Study material Block Start
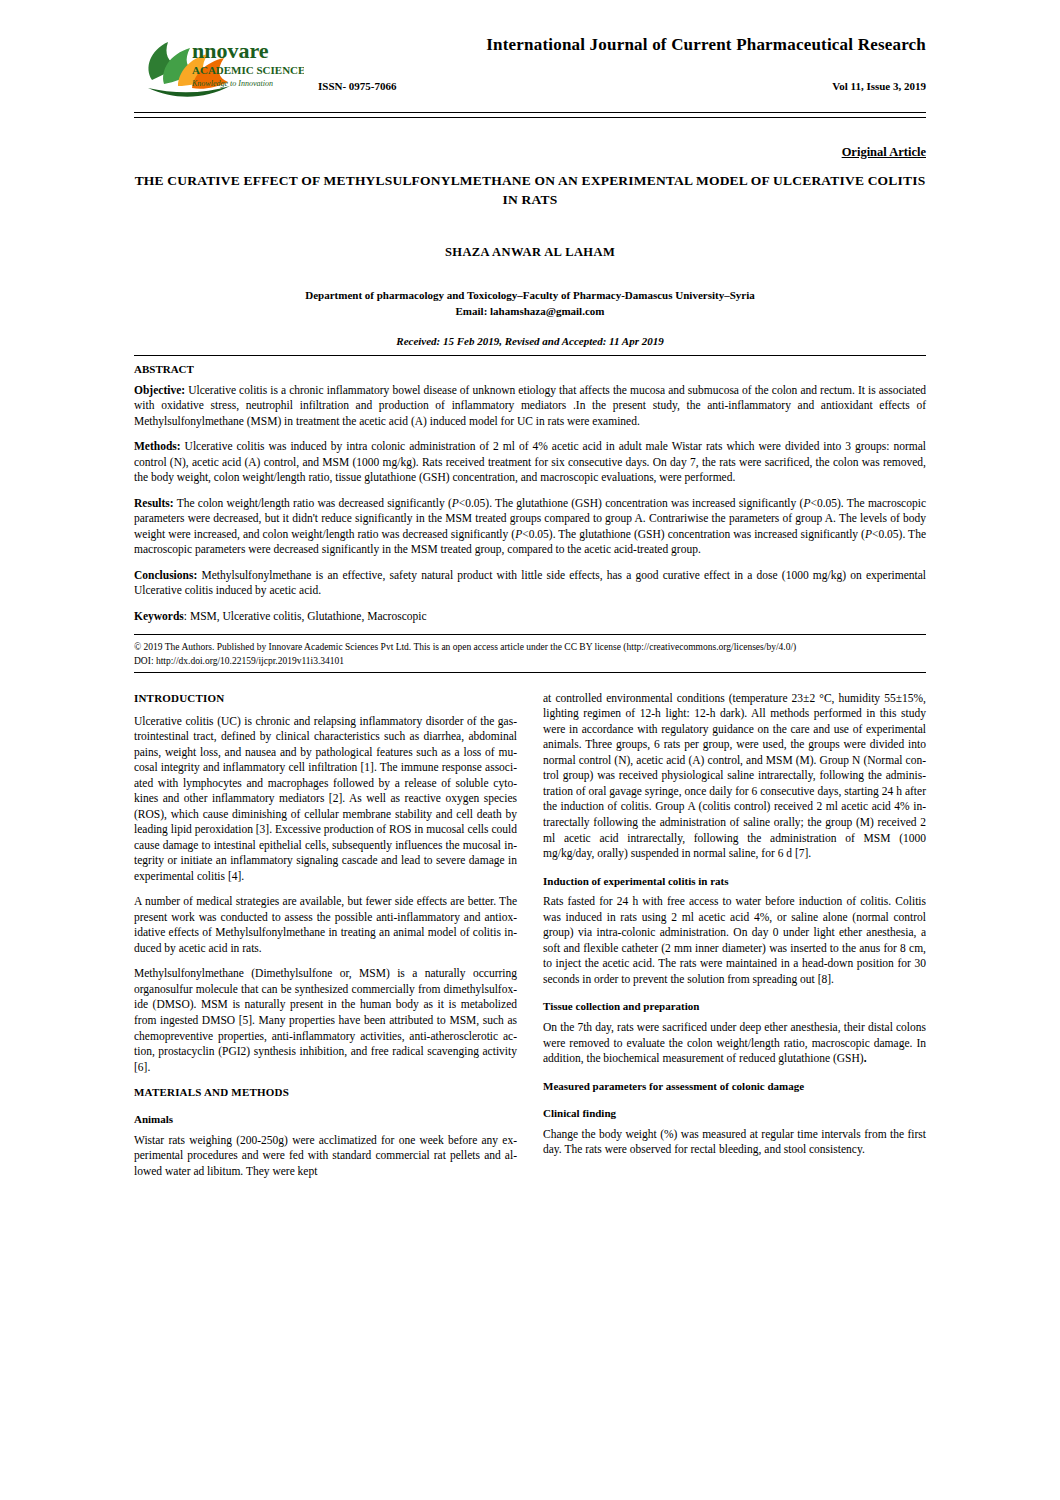nnovare ACADEMIC SCIENCES Knowledge to Innovation
International Journal of Current Pharmaceutical Research
ISSN- 0975-7066 Vol 11, Issue 3, 2019
Original Article
The Curative Effect of Methylsulfonylmethane on an Experimental Model of Ulcerative Colitis in Rats
SHAZA ANWAR AL LAHAM
Department of pharmacology and Toxicology–Faculty of Pharmacy-Damascus University–Syria
Email: lahamshaza@gmail.com
Received: 15 Feb 2019, Revised and Accepted: 11 Apr 2019
ABSTRACT
Objective: Ulcerative colitis is a chronic inflammatory bowel disease of unknown etiology that affects the mucosa and submucosa of the colon and rectum. It is associated with oxidative stress, neutrophil infiltration and production of inflammatory mediators .In the present study, the anti-inflammatory and antioxidant effects of Methylsulfonylmethane (MSM) in treatment the acetic acid (A) induced model for UC in rats were examined.
Methods: Ulcerative colitis was induced by intra colonic administration of 2 ml of 4% acetic acid in adult male Wistar rats which were divided into 3 groups: normal control (N), acetic acid (A) control, and MSM (1000 mg/kg). Rats received treatment for six consecutive days. On day 7, the rats were sacrificed, the colon was removed, the body weight, colon weight/length ratio, tissue glutathione (GSH) concentration, and macroscopic evaluations, were performed.
Results: The colon weight/length ratio was decreased significantly (P<0.05). The glutathione (GSH) concentration was increased significantly (P<0.05). The macroscopic parameters were decreased, but it didn't reduce significantly in the MSM treated groups compared to group A. Contrariwise the parameters of group A. The levels of body weight were increased, and colon weight/length ratio was decreased significantly (P<0.05). The glutathione (GSH) concentration was increased significantly (P<0.05). The macroscopic parameters were decreased significantly in the MSM treated group, compared to the acetic acid-treated group.
Conclusions: Methylsulfonylmethane is an effective, safety natural product with little side effects, has a good curative effect in a dose (1000 mg/kg) on experimental Ulcerative colitis induced by acetic acid.
Keywords: MSM, Ulcerative colitis, Glutathione, Macroscopic
© 2019 The Authors. Published by Innovare Academic Sciences Pvt Ltd. This is an open access article under the CC BY license (http://creativecommons.org/licenses/by/4.0/)
DOI: http://dx.doi.org/10.22159/ijcpr.2019v11i3.34101
INTRODUCTION
Ulcerative colitis (UC) is chronic and relapsing inflammatory disorder of the gastrointestinal tract, defined by clinical characteristics such as diarrhea, abdominal pains, weight loss, and nausea and by pathological features such as a loss of mucosal integrity and inflammatory cell infiltration [1]. The immune response associated with lymphocytes and macrophages followed by a release of soluble cytokines and other inflammatory mediators [2]. As well as reactive oxygen species (ROS), which cause diminishing of cellular membrane stability and cell death by leading lipid peroxidation [3]. Excessive production of ROS in mucosal cells could cause damage to intestinal epithelial cells, subsequently influences the mucosal integrity or initiate an inflammatory signaling cascade and lead to severe damage in experimental colitis [4].
A number of medical strategies are available, but fewer side effects are better. The present work was conducted to assess the possible anti-inflammatory and antioxidative effects of Methylsulfonylmethane in treating an animal model of colitis induced by acetic acid in rats.
Methylsulfonylmethane (Dimethylsulfone or, MSM) is a naturally occurring organosulfur molecule that can be synthesized commercially from dimethylsulfoxide (DMSO). MSM is naturally present in the human body as it is metabolized from ingested DMSO [5]. Many properties have been attributed to MSM, such as chemopreventive properties, anti-inflammatory activities, anti-atherosclerotic action, prostacyclin (PGI2) synthesis inhibition, and free radical scavenging activity [6].
MATERIALS AND METHODS
Animals
Wistar rats weighing (200-250g) were acclimatized for one week before any experimental procedures and were fed with standard commercial rat pellets and allowed water ad libitum. They were kept
at controlled environmental conditions (temperature 23±2 °C, humidity 55±15%, lighting regimen of 12-h light: 12-h dark). All methods performed in this study were in accordance with regulatory guidance on the care and use of experimental animals. Three groups, 6 rats per group, were used, the groups were divided into normal control (N), acetic acid (A) control, and MSM (M). Group N (Normal control group) was received physiological saline intrarectally, following the administration of oral gavage syringe, once daily for 6 consecutive days, starting 24 h after the induction of colitis. Group A (colitis control) received 2 ml acetic acid 4% intrarectally following the administration of saline orally; the group (M) received 2 ml acetic acid intrarectally, following the administration of MSM (1000 mg/kg/day, orally) suspended in normal saline, for 6 d [7].
Induction of experimental colitis in rats
Rats fasted for 24 h with free access to water before induction of colitis. Colitis was induced in rats using 2 ml acetic acid 4%, or saline alone (normal control group) via intra-colonic administration. On day 0 under light ether anesthesia, a soft and flexible catheter (2 mm inner diameter) was inserted to the anus for 8 cm, to inject the acetic acid. The rats were maintained in a head-down position for 30 seconds in order to prevent the solution from spreading out [8].
Tissue collection and preparation
On the 7th day, rats were sacrificed under deep ether anesthesia, their distal colons were removed to evaluate the colon weight/length ratio, macroscopic damage. In addition, the biochemical measurement of reduced glutathione (GSH).
Measured parameters for assessment of colonic damage
Clinical finding
Change the body weight (%) was measured at regular time intervals from the first day. The rats were observed for rectal bleeding, and stool consistency.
Study material Block End
▶ [Goal of the exercise]
In your answer, include only the lines above starting at the line that holds "Keywords: MSM, Ulcerative" and ending at the line that holds "BY license (http://creativecommons.org/licenses/by/4.0/)", copied exactly.

▶ [Problem solution]
Keywords: MSM, Ulcerative colitis, Glutathione, Macroscopic
© 2019 The Authors. Published by Innovare Academic Sciences Pvt Ltd. This is an open access article under the CC BY license (http://creativecommons.org/licenses/by/4.0/)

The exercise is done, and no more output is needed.